Enfants en centre fermé : "Inacceptable" pour le PS, "violation des droits de l'enfant" pour le cdH

Le centre fermé 127 bis, à Steenokkerzeel
Le centre fermé 127 bis, à Steenokkerzeel - © KRISTOF VAN ACCOM - BELGA

Le feu vert du Comité ministériel restreint à l'arrêté royal pris par le secrétaire d'État Theo Francken au sujet de la création d'unités familiales dans l'enceinte du centre fermé 127 bis, à Steenokkerzeel, ouvre la voie à la reprise d'une pratique inacceptable. La place d'un enfant n'est pas derrière les grillages, selon la députée socialiste Julie Fernandez-Fernandez.

Celle-ci s'est dite stupéfaite par la décision du gouvernement de "reprendre l'enfermement de mineurs dans le cadre de la politique d'asile".
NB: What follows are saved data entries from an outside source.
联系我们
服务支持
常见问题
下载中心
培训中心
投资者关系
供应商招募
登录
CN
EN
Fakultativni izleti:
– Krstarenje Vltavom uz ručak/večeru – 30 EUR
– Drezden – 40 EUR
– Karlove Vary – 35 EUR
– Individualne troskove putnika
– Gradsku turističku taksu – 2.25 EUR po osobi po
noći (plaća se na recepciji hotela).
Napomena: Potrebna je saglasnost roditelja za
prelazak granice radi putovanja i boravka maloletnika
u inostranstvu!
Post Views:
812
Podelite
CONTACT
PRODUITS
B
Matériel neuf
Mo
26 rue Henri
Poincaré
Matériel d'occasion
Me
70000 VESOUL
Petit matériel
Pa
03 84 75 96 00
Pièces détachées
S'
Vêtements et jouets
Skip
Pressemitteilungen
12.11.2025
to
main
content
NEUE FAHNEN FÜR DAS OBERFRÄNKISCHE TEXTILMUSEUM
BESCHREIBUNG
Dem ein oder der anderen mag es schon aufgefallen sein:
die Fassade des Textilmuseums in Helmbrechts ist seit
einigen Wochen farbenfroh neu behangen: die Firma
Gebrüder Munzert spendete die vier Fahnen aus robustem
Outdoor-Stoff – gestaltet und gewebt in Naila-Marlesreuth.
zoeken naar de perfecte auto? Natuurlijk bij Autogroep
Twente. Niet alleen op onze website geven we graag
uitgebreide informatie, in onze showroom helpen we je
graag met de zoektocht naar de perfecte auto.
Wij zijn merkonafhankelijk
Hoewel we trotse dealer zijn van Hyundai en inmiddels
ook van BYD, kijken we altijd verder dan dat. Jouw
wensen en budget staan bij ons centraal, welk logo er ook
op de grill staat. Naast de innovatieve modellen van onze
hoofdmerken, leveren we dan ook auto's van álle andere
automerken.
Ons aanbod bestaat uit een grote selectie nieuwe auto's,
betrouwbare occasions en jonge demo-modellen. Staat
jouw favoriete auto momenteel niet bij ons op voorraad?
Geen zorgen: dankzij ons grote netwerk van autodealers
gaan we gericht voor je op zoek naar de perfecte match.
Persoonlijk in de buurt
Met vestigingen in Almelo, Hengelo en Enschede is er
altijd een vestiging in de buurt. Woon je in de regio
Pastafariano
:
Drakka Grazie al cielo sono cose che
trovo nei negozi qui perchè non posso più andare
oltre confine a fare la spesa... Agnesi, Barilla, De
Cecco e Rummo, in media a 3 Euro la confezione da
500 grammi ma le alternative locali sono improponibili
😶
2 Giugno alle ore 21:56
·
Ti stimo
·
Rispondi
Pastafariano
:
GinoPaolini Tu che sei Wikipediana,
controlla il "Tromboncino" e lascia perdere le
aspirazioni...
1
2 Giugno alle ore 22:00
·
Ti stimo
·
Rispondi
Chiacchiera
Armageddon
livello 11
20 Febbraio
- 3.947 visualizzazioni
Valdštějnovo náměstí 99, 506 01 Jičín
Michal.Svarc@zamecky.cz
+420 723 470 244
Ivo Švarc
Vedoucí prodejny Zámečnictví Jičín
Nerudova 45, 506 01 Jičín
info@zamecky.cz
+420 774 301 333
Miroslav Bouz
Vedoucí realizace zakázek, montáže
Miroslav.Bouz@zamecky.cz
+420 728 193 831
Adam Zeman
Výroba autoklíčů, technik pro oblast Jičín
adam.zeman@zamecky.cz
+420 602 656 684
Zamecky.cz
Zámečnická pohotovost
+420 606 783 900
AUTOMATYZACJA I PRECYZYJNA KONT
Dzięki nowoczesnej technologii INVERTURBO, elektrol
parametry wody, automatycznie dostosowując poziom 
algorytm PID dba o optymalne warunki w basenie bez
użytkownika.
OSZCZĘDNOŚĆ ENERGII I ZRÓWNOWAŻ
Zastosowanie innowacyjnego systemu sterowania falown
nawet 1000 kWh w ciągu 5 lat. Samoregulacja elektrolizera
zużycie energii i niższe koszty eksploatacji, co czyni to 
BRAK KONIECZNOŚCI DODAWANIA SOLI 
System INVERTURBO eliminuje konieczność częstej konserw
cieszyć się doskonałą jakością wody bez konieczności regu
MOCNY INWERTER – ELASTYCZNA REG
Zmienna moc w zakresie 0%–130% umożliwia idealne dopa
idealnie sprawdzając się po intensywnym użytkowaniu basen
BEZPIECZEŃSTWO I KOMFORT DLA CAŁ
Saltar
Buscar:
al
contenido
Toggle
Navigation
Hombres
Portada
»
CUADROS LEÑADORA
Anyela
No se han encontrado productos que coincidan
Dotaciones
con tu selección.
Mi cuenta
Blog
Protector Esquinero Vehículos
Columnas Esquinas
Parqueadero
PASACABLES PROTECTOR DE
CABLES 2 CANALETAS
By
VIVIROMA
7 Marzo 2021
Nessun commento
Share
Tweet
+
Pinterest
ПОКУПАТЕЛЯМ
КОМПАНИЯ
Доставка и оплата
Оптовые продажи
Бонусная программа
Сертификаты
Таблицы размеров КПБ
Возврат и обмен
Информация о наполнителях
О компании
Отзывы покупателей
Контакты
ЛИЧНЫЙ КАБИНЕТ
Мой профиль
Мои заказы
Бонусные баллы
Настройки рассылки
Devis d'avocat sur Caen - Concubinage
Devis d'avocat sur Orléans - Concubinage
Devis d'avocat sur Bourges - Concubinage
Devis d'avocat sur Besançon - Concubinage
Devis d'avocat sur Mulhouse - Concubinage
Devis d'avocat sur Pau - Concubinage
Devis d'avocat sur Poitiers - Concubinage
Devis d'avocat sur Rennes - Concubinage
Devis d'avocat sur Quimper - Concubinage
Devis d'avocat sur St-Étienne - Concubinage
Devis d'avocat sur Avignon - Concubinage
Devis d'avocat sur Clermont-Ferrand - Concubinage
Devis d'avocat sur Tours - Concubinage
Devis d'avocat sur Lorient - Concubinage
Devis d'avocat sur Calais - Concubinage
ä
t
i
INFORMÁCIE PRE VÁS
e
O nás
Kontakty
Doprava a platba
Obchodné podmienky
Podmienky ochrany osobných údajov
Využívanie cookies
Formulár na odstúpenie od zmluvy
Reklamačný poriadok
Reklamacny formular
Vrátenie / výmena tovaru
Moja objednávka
"Suite à des condamnations par la Cour Européenne des Droits de l'Homme, la Belgique avait mis un terme à l'enferment d'enfants, accompagnés ou non, dans les centres fermés. La reprise de cette pratique n'est pas acceptable. Pour nous, avant d'être l'objet d'un statut administratif, un enfant est un enfant. Point", commente Julie Fernandez-Fernandez.

A ses yeux, "la place d'un enfant n'est pas derrière des grillages. Le gouvernement a prévu un personnel de 19 personnes dont 14 membres de sécurité et ... un enseignant. Cela revient à traiter ces enfants comme des criminels et non pas comme ce qu'ils sont: les premières victimes de conflits".

La députée PS précise qu'elle avait déposé une proposition de loi visant à interdire l'enfermement de mineurs étrangers en situation irrégulière, qu'ils soient accompagnés ou non. Ce texte a été pris en considération par la Chambre le 26 avril dernier.

Le groupe PS a aussi demandé que le projet d'arrêté royal soit transmis au plus vite à la Chambre et que Theo Francken vienne expliquer au parlement en quoi il n'y aurait pas d'alternatives à l'enfermement de mineurs en situation illégale, "ce à quoi le groupe socialiste ne croit pas".

cdH : "Violation des droits de l'enfant"

Pour le président du cdH Benoît Lutgen, il s'agit d'une "violation des droits de l'enfant".

"Après avoir remis en cause les libertés individuelles en évoquant la possibilité de visites domiciliaires, voilà que notre pays s'apprête à violer les Droits de l'enfant", déplore le président du cdH.

Le cdH, ajoute Benoît Lutgen, soutient les associations qui se mobilisent autour de la campagne "On n'enferme pas un enfant. Point". Celle-ci souligne notamment l'impact néfaste de la détention sur la santé, le développement et le bien-être des enfants, y compris en cas de détention de très courte durée et rappelle l'avis de la Cour européenne des Droits de l'Homme considérant l'enfermement des enfants comme un traitement inhumain et dégradant.